(Stored items from a collection)
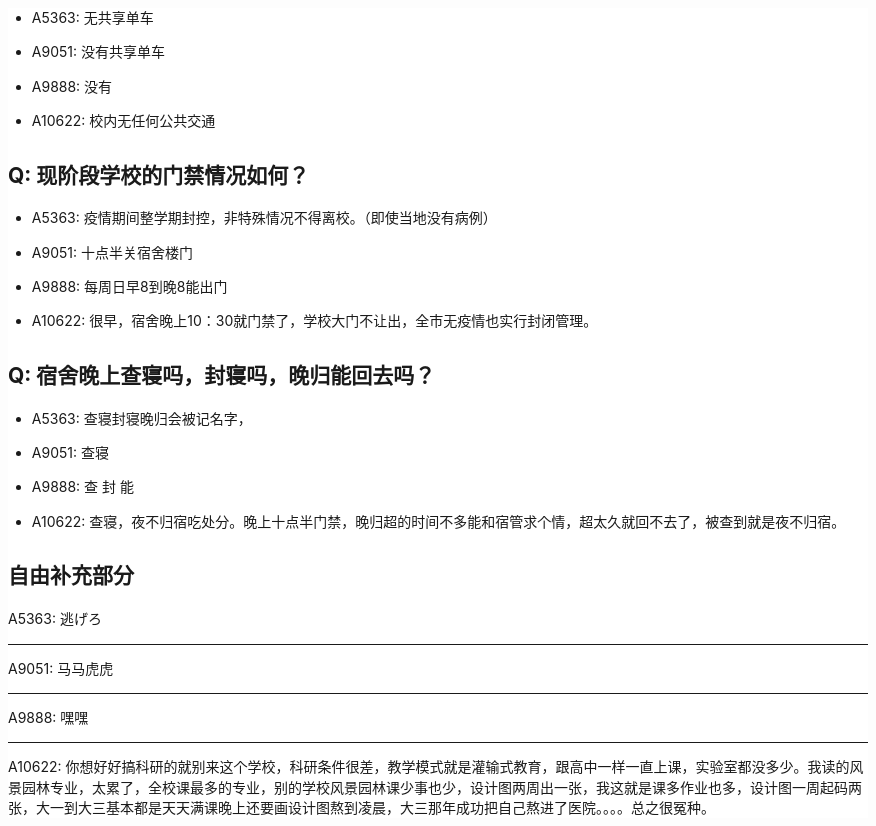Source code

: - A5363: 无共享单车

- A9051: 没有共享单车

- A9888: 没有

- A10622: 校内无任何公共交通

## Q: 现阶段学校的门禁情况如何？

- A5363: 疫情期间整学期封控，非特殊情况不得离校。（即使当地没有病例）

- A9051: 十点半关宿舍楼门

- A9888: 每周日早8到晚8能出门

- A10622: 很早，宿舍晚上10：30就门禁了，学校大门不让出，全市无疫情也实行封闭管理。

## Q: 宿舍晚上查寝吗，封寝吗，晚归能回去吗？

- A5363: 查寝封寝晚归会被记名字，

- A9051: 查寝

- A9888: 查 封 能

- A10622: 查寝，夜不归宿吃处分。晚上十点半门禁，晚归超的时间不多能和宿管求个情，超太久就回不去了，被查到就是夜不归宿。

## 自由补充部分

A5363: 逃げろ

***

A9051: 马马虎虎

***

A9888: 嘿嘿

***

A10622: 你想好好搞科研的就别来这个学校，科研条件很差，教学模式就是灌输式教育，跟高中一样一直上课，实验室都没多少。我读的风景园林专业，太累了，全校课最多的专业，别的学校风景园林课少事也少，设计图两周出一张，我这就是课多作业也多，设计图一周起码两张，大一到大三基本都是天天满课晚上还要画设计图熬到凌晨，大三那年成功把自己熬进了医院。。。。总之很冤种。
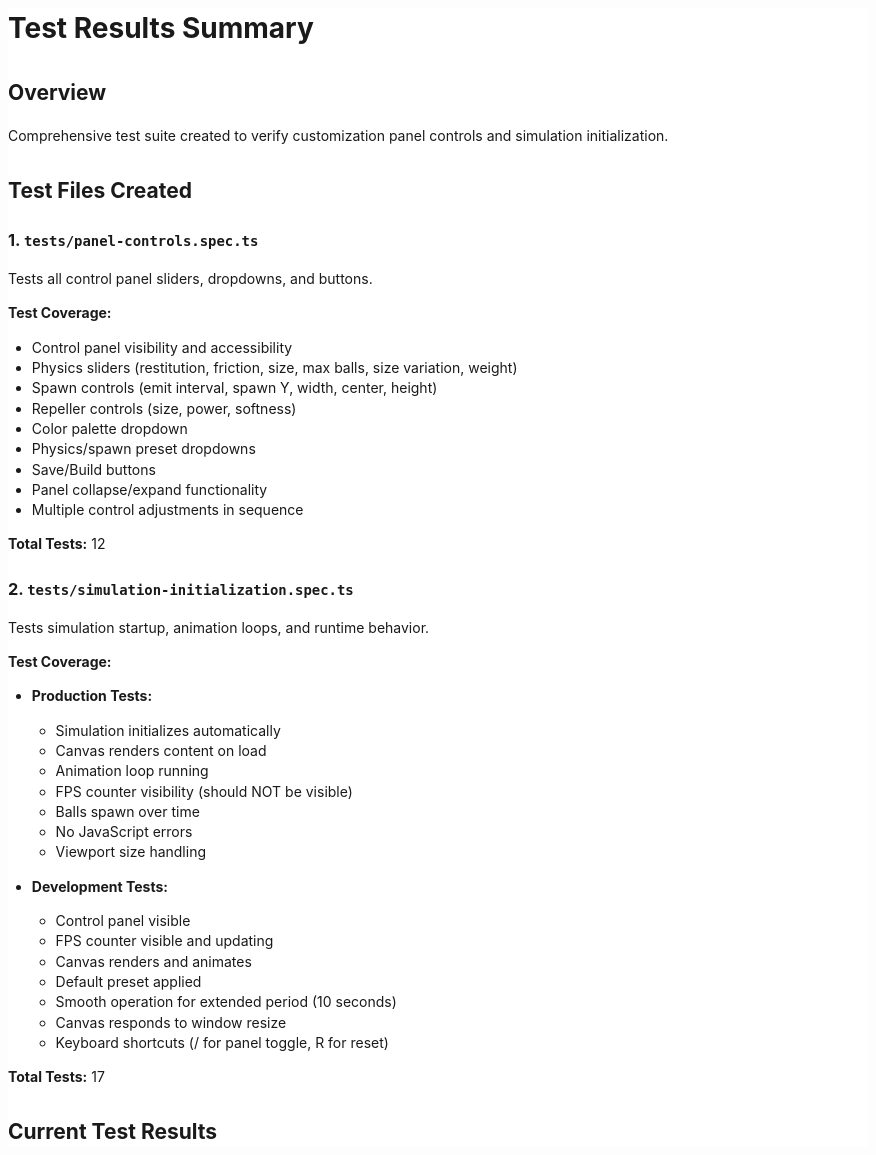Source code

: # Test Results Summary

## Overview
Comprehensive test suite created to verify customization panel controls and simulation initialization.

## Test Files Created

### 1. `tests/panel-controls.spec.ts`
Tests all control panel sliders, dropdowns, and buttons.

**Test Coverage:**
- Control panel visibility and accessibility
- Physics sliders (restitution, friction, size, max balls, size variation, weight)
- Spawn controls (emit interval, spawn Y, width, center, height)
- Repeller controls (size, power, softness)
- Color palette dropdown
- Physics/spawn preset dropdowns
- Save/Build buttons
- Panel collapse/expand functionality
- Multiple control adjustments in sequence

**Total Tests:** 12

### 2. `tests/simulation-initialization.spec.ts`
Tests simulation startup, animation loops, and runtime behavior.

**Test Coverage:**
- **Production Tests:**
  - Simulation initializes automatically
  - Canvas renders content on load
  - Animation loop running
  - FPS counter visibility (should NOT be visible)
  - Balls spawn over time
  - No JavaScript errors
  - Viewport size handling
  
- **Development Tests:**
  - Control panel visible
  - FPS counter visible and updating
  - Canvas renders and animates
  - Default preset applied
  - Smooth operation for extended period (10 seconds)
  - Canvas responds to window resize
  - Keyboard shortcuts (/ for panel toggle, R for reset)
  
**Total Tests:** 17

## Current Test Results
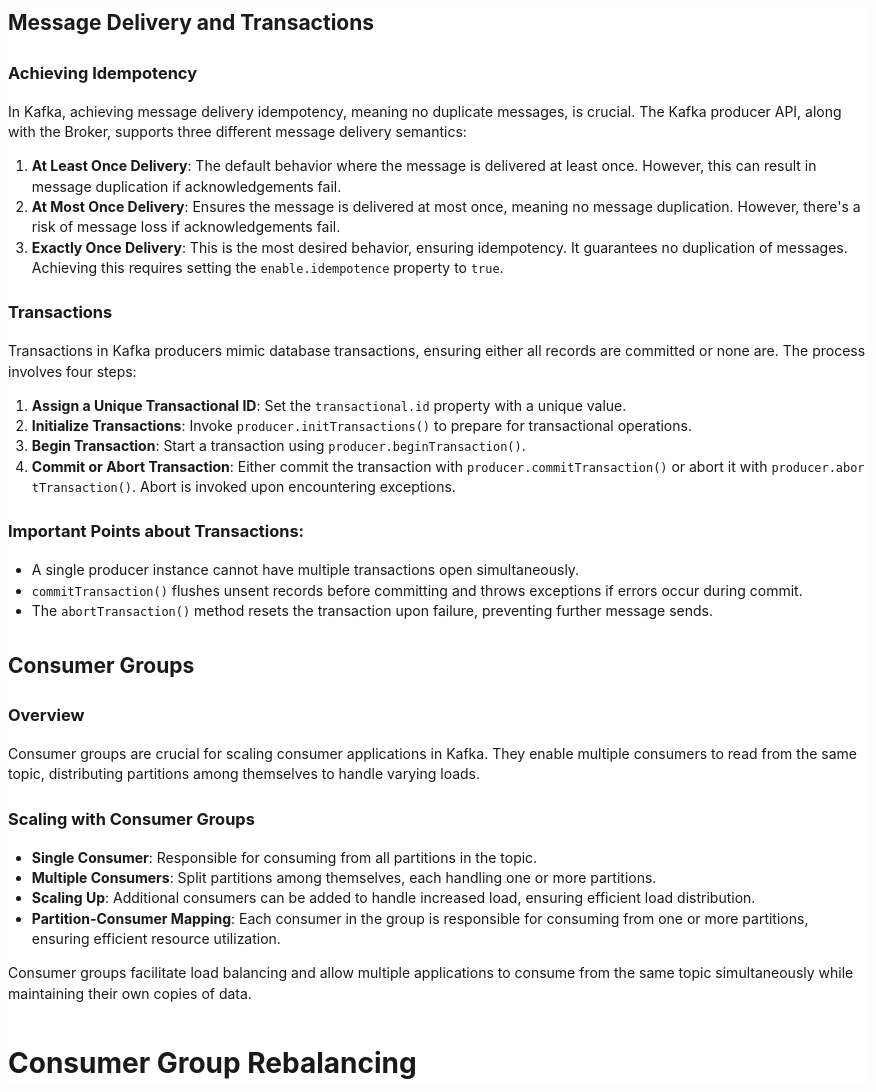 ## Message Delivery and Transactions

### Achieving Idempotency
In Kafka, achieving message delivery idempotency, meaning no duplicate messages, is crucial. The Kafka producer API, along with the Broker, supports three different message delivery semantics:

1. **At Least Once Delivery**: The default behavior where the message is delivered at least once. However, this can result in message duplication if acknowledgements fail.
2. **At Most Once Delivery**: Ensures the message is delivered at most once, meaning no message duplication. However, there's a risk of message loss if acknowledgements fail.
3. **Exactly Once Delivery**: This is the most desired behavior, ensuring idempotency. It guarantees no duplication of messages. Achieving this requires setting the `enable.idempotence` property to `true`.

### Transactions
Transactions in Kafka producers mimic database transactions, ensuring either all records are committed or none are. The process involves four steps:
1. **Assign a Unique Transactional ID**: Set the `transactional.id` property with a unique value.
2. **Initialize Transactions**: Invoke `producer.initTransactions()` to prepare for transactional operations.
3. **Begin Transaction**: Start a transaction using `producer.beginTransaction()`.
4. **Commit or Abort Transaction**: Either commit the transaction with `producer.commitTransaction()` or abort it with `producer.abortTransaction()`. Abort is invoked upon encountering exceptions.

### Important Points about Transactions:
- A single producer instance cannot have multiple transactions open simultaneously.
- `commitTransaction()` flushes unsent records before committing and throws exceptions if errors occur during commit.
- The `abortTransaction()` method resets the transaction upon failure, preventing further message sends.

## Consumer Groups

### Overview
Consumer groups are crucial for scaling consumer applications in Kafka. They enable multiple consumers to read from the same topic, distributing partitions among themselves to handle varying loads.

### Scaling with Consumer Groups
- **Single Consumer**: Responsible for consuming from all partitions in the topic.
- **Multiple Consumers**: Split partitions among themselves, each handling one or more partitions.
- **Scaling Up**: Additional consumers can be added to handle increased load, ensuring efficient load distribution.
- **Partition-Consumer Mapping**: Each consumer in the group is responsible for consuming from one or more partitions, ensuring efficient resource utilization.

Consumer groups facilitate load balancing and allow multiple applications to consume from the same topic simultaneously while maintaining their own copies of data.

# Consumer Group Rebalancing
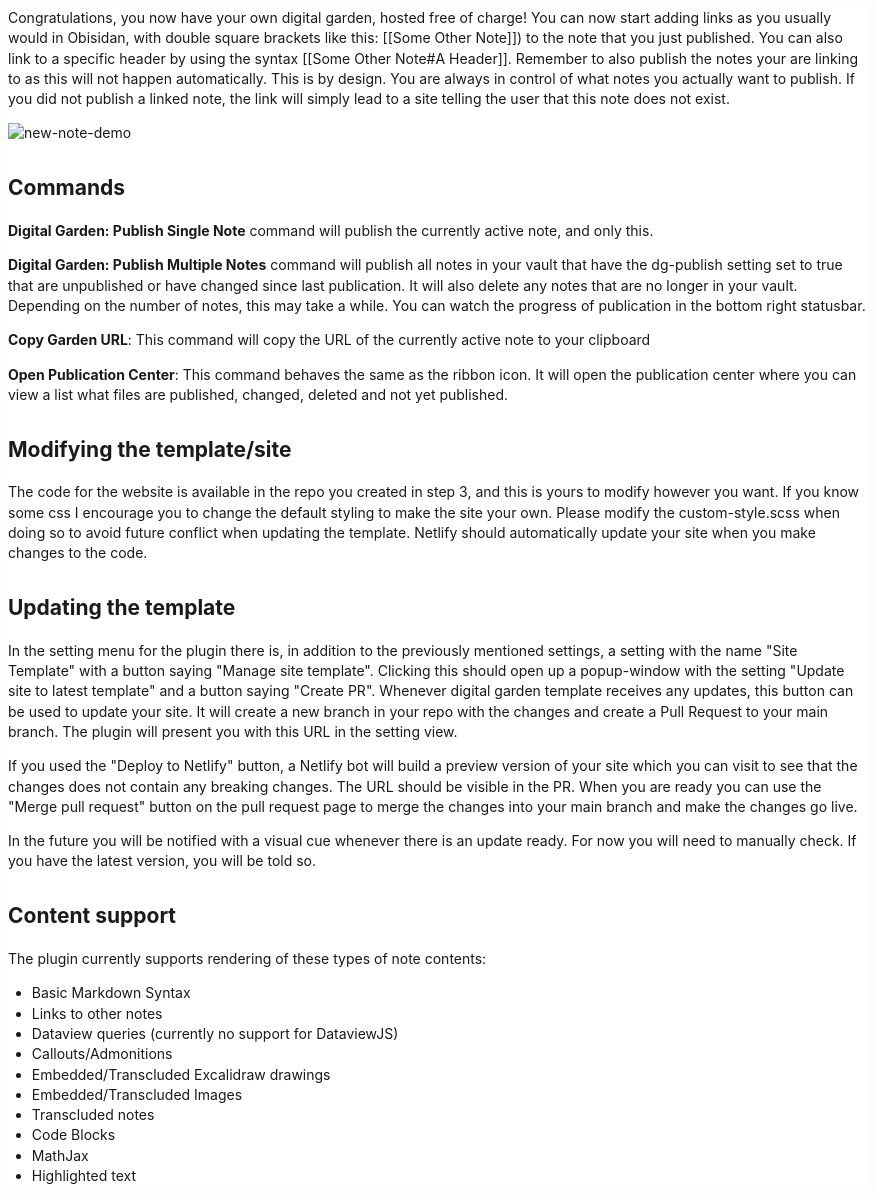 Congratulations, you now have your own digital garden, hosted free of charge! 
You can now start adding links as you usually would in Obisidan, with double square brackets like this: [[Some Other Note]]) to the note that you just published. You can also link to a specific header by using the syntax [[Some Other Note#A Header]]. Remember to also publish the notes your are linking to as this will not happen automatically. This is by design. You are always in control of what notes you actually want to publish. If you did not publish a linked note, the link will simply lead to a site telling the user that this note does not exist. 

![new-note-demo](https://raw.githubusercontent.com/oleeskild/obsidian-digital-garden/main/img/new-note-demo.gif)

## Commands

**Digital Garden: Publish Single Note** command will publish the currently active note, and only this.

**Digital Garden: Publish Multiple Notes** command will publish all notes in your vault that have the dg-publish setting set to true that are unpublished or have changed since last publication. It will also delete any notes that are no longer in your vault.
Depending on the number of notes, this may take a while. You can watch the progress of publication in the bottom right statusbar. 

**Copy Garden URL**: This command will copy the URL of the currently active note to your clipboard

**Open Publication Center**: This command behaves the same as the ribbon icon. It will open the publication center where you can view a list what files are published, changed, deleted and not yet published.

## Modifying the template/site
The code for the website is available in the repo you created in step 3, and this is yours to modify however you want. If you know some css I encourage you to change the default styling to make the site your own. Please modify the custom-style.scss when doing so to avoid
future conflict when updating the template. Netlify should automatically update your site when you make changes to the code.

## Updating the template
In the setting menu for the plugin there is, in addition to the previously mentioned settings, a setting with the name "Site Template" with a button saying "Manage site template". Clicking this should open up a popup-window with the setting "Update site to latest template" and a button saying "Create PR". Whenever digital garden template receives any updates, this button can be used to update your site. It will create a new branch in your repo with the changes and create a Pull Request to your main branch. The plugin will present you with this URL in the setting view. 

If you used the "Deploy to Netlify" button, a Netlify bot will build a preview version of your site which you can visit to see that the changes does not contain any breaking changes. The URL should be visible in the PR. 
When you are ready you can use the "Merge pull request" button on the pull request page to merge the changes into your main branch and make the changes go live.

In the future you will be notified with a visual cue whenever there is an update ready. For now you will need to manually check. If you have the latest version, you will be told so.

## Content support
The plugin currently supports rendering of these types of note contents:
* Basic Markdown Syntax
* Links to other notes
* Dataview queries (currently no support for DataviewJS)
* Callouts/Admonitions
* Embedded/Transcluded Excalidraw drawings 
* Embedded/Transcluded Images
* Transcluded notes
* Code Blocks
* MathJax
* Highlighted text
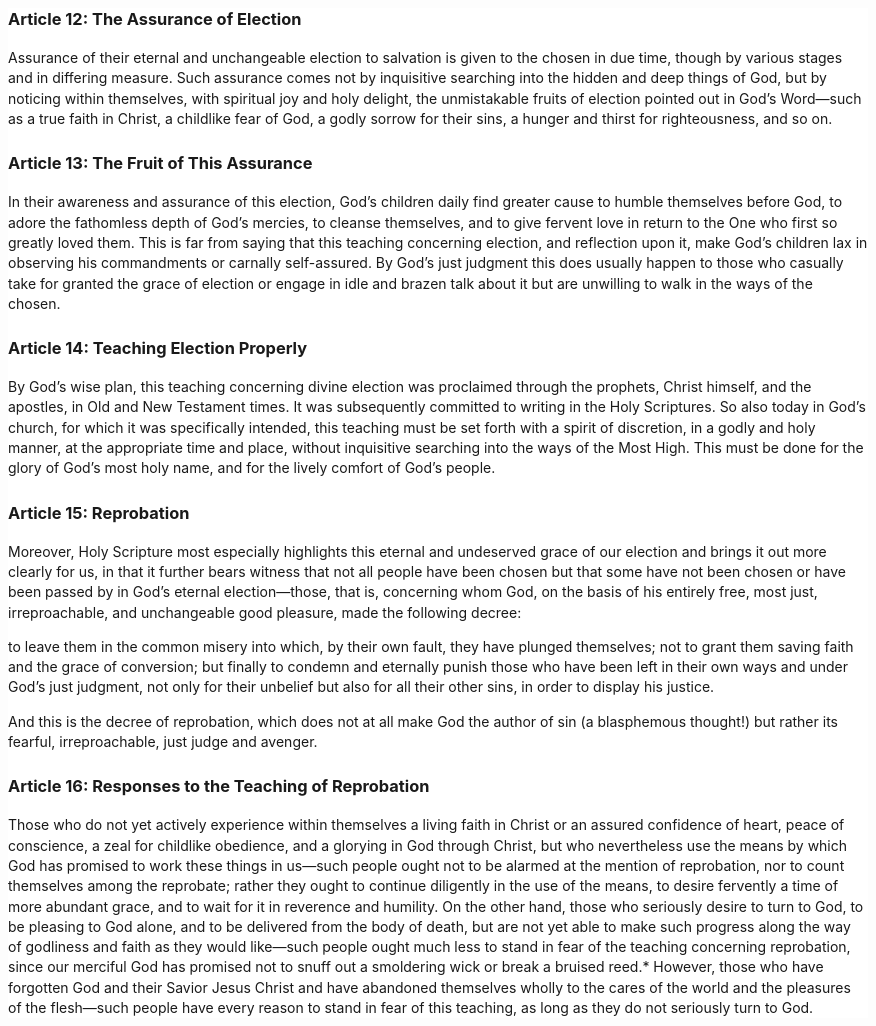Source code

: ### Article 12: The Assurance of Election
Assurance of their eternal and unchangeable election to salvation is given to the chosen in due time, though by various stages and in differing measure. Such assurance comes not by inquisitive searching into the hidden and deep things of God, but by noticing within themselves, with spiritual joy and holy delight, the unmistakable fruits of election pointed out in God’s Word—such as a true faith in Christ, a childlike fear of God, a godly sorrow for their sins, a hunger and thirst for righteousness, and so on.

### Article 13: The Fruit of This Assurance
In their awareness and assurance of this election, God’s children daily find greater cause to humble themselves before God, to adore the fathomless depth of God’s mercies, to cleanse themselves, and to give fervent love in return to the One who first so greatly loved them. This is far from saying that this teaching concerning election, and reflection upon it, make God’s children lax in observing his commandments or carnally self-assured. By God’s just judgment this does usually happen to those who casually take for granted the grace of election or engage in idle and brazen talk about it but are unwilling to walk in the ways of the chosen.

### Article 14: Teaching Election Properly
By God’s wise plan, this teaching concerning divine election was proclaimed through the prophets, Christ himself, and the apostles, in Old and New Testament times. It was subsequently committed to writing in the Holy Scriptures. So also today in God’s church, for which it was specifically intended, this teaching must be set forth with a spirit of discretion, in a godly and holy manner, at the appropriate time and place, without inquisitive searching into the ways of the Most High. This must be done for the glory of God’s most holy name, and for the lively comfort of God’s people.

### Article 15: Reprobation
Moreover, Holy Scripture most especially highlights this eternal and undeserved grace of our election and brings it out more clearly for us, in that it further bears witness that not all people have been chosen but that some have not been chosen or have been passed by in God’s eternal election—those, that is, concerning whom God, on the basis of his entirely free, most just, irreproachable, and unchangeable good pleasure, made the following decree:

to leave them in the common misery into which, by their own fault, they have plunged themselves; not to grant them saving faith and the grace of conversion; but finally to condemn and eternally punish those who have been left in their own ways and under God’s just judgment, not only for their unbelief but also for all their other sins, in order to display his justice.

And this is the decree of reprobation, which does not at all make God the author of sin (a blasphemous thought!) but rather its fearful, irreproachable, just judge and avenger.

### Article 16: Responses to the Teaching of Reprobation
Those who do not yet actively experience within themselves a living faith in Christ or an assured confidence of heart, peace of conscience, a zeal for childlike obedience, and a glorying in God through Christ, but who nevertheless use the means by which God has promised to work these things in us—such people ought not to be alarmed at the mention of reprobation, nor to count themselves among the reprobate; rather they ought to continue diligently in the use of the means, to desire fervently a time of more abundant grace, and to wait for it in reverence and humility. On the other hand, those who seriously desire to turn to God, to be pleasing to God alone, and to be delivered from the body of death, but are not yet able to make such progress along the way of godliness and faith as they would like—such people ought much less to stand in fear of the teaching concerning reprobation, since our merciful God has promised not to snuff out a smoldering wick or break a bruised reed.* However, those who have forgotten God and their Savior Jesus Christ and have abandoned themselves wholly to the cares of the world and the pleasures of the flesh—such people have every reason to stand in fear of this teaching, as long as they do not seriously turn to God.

Problem:
Taking the records above, print only and exactly the lines from the line with "- Canvas responds to window resize" to the line with "### Achieving Idempotency", both kept, and exclude pictures.

Response for this exercise:
  - Canvas responds to window resize
  - Keyboard shortcuts (/ for panel toggle, R for reset)
  
**Total Tests:** 17

## Current Test Results
 ## Message Delivery and Transactions

### Achieving Idempotency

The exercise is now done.